## SOURCE TEXT:
***

We got him wheeled into his room, replaced the ER lines and tubes with our own, and transferred him from the transport stretcher to his ICU bed.

He actually did most of the transfer himself. He didn’t say anything, but just before he died he pleasantly adjusted his own pillow, laid his head down, and then his eyes went blank. This man just made himself comfortable before laying down to die.

5. I’m a nurse and was previously working at an assisted living community on the dementia/Alzheimer’s unit.

My very favorite patient had been declining pretty steadily so I was checking on him very frequently. We would have long chats and joke around with each other, but in the last two weeks of his life, he stopped talking completely and didn’t really acknowledge conversation directed at him at all.

I finished my medication rounds for the evening and went to see him before I left. I told him I was leaving for the night and that I’d see him the following day, and he looked me in the eyes and smiled SO genuinely and said, “You look like an angel.” I thought it was so sweet because he had not seemed lucid in weeks.

***

## RECORDED INFORMATION:

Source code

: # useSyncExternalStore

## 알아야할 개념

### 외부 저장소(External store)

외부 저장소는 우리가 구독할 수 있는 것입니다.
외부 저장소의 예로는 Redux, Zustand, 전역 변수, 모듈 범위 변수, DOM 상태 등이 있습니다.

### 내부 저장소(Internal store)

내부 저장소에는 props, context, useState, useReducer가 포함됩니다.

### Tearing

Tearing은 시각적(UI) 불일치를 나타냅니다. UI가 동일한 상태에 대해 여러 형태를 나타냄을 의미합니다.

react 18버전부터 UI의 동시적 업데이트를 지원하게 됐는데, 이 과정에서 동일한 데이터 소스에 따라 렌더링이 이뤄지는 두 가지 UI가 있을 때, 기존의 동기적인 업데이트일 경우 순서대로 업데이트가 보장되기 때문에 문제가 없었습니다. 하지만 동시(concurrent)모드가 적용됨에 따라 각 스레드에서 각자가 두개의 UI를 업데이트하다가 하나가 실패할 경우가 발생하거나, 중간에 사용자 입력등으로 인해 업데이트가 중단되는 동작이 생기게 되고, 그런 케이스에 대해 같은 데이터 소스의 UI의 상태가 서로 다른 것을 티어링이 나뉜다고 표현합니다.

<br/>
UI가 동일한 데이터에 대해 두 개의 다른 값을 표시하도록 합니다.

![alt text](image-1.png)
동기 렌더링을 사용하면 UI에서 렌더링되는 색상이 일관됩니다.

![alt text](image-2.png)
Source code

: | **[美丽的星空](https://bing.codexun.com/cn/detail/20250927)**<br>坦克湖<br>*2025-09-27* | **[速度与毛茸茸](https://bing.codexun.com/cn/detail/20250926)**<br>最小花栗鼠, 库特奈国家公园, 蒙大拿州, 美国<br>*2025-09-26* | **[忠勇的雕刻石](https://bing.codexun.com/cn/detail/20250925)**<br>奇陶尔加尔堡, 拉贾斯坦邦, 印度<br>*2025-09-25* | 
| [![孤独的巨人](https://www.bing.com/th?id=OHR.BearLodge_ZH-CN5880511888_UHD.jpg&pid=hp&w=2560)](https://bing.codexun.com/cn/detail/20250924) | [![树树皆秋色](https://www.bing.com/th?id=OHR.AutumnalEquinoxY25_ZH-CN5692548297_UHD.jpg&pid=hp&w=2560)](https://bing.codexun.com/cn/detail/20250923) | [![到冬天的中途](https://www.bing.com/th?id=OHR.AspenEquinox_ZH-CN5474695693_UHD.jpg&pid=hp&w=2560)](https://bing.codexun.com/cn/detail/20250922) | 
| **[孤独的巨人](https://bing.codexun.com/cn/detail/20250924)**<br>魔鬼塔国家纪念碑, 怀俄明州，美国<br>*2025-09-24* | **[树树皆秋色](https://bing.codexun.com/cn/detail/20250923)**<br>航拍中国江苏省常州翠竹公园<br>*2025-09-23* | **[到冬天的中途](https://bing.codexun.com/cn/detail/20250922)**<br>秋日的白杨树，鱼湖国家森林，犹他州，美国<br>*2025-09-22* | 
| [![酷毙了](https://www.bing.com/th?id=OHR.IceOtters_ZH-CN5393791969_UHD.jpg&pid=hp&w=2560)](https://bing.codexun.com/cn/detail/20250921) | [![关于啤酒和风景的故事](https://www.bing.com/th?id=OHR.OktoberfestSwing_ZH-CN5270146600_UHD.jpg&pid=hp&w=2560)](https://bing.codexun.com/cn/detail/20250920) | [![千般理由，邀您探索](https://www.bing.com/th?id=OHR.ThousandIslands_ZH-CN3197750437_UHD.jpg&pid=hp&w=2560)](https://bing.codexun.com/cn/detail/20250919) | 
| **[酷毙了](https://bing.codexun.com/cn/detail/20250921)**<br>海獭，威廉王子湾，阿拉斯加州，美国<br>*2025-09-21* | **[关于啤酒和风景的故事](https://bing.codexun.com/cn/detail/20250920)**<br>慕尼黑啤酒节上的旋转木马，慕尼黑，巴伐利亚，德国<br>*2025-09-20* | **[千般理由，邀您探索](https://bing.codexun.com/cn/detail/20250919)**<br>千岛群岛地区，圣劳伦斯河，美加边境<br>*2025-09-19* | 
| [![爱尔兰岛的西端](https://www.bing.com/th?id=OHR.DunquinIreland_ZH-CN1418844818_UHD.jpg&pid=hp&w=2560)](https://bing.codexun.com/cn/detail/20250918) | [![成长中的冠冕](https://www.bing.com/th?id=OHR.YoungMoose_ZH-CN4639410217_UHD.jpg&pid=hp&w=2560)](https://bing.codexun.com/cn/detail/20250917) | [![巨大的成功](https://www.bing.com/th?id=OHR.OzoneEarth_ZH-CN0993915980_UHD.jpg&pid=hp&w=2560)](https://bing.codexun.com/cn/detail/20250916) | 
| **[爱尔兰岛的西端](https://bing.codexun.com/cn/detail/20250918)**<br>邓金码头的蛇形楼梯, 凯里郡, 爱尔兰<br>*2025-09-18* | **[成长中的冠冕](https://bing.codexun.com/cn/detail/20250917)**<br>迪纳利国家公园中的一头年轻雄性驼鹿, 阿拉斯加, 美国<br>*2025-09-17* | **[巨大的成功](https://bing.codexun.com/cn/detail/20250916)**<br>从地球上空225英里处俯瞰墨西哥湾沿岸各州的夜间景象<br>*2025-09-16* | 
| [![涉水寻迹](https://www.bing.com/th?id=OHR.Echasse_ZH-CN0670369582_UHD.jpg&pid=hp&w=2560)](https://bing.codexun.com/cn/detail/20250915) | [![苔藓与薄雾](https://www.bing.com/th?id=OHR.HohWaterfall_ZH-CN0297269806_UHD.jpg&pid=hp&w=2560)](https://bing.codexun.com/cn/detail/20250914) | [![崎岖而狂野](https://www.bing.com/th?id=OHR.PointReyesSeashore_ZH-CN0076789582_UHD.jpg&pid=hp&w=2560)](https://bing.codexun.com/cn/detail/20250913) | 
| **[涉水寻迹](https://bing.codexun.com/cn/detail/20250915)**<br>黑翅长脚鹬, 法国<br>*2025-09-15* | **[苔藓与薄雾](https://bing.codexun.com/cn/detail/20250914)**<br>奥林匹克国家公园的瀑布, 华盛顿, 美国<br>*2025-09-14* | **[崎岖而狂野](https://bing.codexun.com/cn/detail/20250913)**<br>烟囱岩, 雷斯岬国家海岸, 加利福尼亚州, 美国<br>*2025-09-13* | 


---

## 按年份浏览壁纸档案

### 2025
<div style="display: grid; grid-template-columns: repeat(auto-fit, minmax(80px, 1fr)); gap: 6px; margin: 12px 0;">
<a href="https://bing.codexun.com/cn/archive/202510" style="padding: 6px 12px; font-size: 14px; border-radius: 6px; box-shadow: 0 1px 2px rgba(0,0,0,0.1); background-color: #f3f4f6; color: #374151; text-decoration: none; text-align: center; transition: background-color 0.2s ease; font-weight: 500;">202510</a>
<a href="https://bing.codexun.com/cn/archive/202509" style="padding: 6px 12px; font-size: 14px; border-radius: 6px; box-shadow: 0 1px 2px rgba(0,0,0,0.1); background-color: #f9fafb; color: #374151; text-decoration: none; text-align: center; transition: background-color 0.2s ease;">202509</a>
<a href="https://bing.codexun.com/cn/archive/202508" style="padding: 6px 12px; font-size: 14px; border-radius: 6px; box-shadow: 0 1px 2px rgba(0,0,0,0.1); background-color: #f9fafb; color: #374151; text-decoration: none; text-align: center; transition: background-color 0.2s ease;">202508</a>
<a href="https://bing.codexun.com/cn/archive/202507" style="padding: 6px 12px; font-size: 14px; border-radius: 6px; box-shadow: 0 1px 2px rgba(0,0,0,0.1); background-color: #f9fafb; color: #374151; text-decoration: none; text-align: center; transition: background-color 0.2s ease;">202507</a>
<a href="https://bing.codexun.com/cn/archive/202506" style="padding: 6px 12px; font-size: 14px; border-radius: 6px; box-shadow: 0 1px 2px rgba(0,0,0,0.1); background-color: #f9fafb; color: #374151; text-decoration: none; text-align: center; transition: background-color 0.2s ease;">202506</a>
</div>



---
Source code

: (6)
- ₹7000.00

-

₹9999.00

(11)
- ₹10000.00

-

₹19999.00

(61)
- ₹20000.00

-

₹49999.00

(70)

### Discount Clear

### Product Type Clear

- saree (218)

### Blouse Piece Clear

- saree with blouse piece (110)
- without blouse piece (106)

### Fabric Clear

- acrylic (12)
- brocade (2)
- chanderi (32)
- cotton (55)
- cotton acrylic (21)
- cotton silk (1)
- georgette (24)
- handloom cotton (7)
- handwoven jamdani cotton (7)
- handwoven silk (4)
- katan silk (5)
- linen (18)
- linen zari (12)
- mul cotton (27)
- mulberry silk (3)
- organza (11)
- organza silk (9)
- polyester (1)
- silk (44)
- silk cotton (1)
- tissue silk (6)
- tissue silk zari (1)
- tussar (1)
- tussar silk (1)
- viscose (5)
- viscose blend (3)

***

## REQUIREMENT A:
From the nurses' accounts, list the steps the ICU team carried out when the patient arrived from the ER.
## REQUIREMENT B:
In the nurses' accounts, why does the dementia-unit nurse find the patient's remark "You look like an angel" so sweet?
## REQUIREMENT C:
Pick up the nurses' accounts after their final sentence and write what comes next.

## WRITTEN ANSWER A:
- They wheeled him into his room.
- They replaced the ER lines and tubes with their own.
- They transferred him from the transport stretcher to his ICU bed.

## WRITTEN ANSWER B:
The nurse found it sweet because the patient had not seemed lucid in weeks. In the last two weeks of his life he had stopped talking completely and hardly acknowledged anyone speaking to him.

## WRITTEN ANSWER C:
He died the next morning. It really messed with me.

6.  I don’t care that I’m not a nurse, but this was said by my dad to the nurse, so close enough.

Backstory: Dad had MS. He’d had it since he was 18. Diagnosed at 20, married my mom at 24, had me at 29, died 15 days short of 45. Six months before that, he was put on hospice.

He and Mom were discussing funeral arrangements, and my mom jokingly said, “You know Tim, the best thing you could do would be to die on a Wednesday. That way we can have the body prepared on Thursday, the viewing on Friday, and the memorial on Saturday, so more people could come.

The morning we got the call that it was time, my mom, two sisters, and I were about five minutes too late. After we said our goodbyes, the nurse pulled my mom aside and asked if that day had any significance. It’s not even 6 am yet, so Mom doesn’t even know what day it IS much less if it’s important. The nurse tells her it’s May 21st. No… nothing is coming to mind.

The nurse told her that the previous day dad kept asking what day it was and they’d tell him it was the 20th. He’d look irritated but accept it. That morning, he asked what day it was, and they said, “It’s Wednesday, May 21st.” He smiled, squeezed his favorite nurse’s hand, and was gone almost immediately.

It was Memorial Day weekend, and we did just as he and Mom had planned. And despite many friends being out of town for the holiday, we had over 250 people show up at the memorial service, overflowing the tiny church more than it had ever been filled.

To his dying day, he was trying to make things easier for our family. I miss him.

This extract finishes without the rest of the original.